__PROBLEM STATEMENT__. Turn the text lines from all the rows below into one numbered list. Skip blank lines, and leave the pictures out of your answer.

__RECORDS__.
------------------------------------------------------------
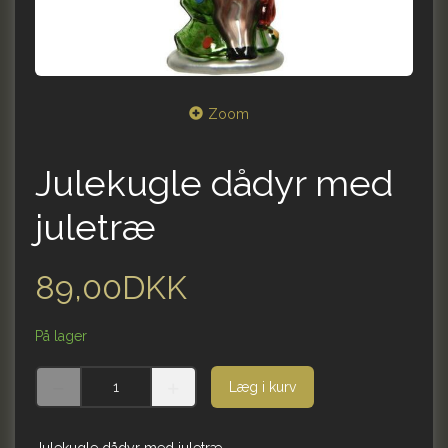
Zoom
Julekugle dådyr med
juletræ
89,00DKK
På lager
Læg i kurv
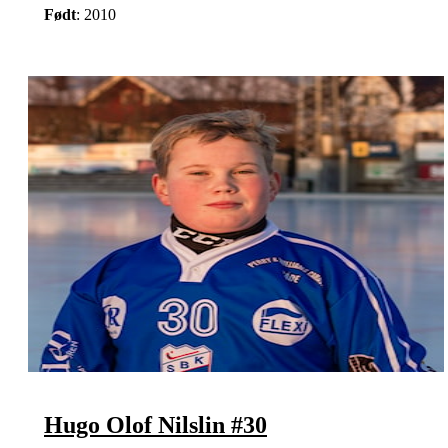
Født
: 2010
Hugo Olof Nilslin #30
------------------------------------------------------------
__EXERCISE RESULT__.
1. Zoom
2. Julekugle dådyr med
3. juletræ
4. 89,00DKK
5. På lager
6. Læg i kurv
7. Født
8. : 2010
9. Hugo Olof Nilslin #30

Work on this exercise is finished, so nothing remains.